The first load contained a large but ancient white horse who seemed unable to lift his head above the level of his front hocks. I never saw a horse look so tired. Beside him trotted a very small brown pony. We learned later that the big one ate fence posts and the little one bit. But that was later.


Horses are convivial people for the most part and that day it didn’t take the pair long to approach Fred at the fence and..well the only way to say it is that they “communed.’ Heads hung low, hindquarters shifting rhythmically, punctuations of an occasional horse headshake or an indignant switch of Fred’s tail, the conversation obviously covered all the rudiments of new acquaintanceship.


I didn’t have anything better to do that day, like my life has been so earth shatteringly interesting, so I stayed there on the porch and watched the comings and goings of the trucked in newcomers and Fred’s neighborly response.
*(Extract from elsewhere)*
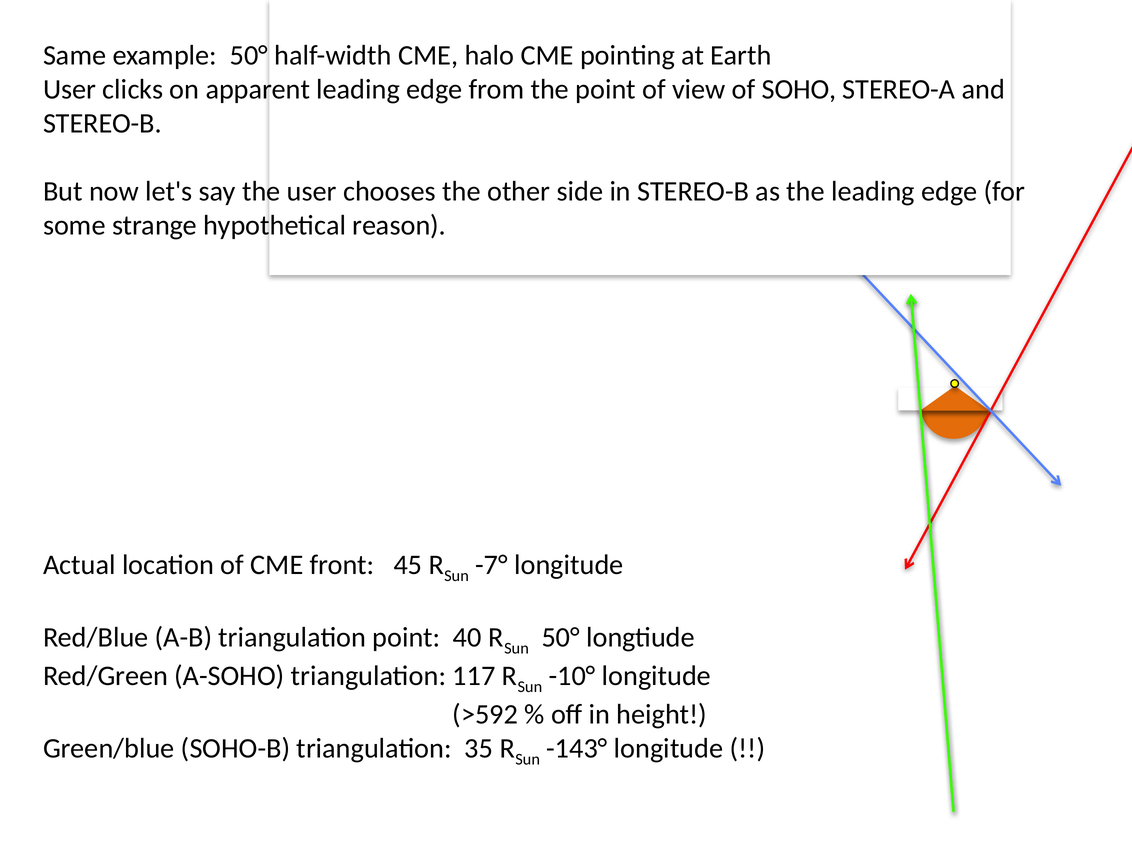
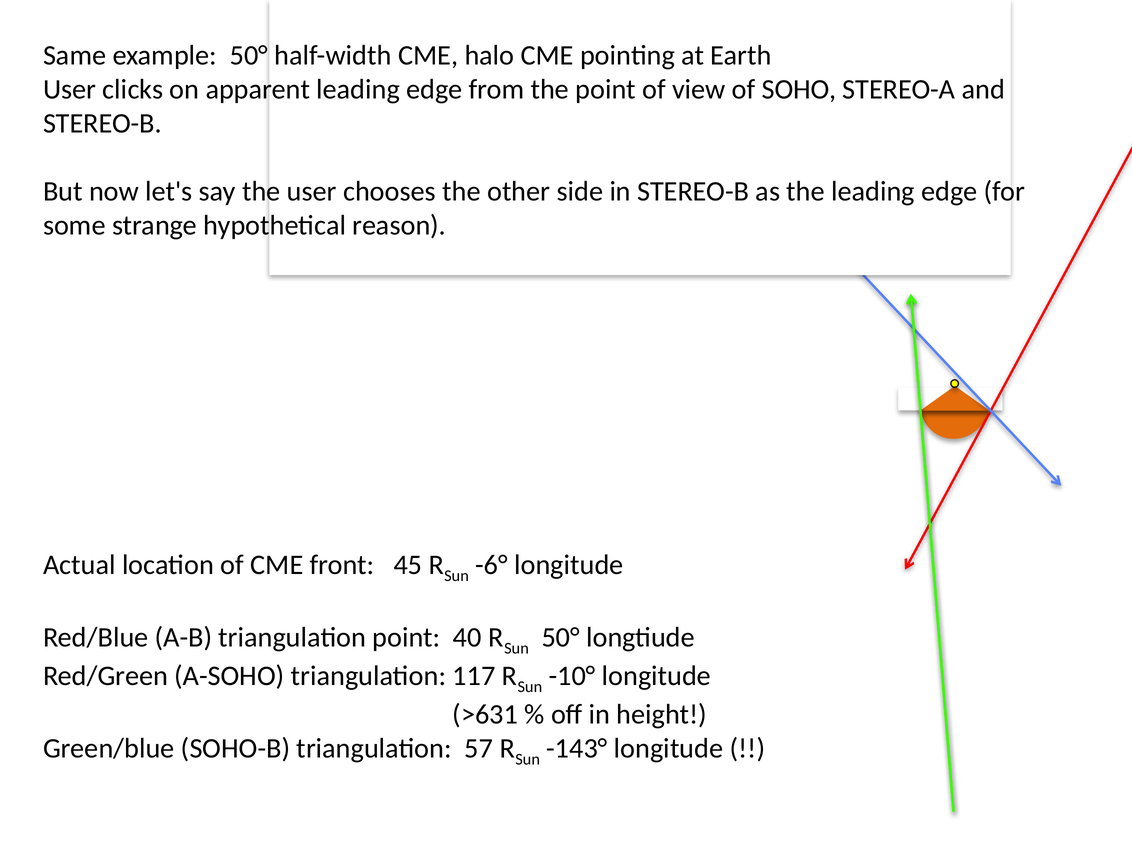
-7°: -7° -> -6°
>592: >592 -> >631
35: 35 -> 57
After a few dozen headshakes and tail switchings Fred turned on a dime, the old tail hiked up and off he ran to report to the milk cow and the black calf. Same story, different fence. Heads down, indignant tail switchings, punctuated this time by long gazes across Fred’s shoulder toward the newcomers at the far fence line.


Another unloading, this time two black steers and a spotted cow..they understood the drill..straight to the fence line. Fred’s at his station..heads down..tailswitchings.. Turns on a dime and back to the milk cow and the black calf.


This continued until an incredible Noah’s Arc, sans arc, appeared on the three adjacent acres. Like I say, even I was impressed.


Throughout the rest of Fred’s stay with us he reported faithfully back and forth between the two, obviously friendly, camps regarding who’s moving in..who’s moving out..the health of all new babies..the inevitable death of the old horse.. Of course this is only conjecture on my part. I have no way of really knowing what was said in those urgently friendly first conversations or the subsequent neighborly discourse. But one thing I do know. They were conversing.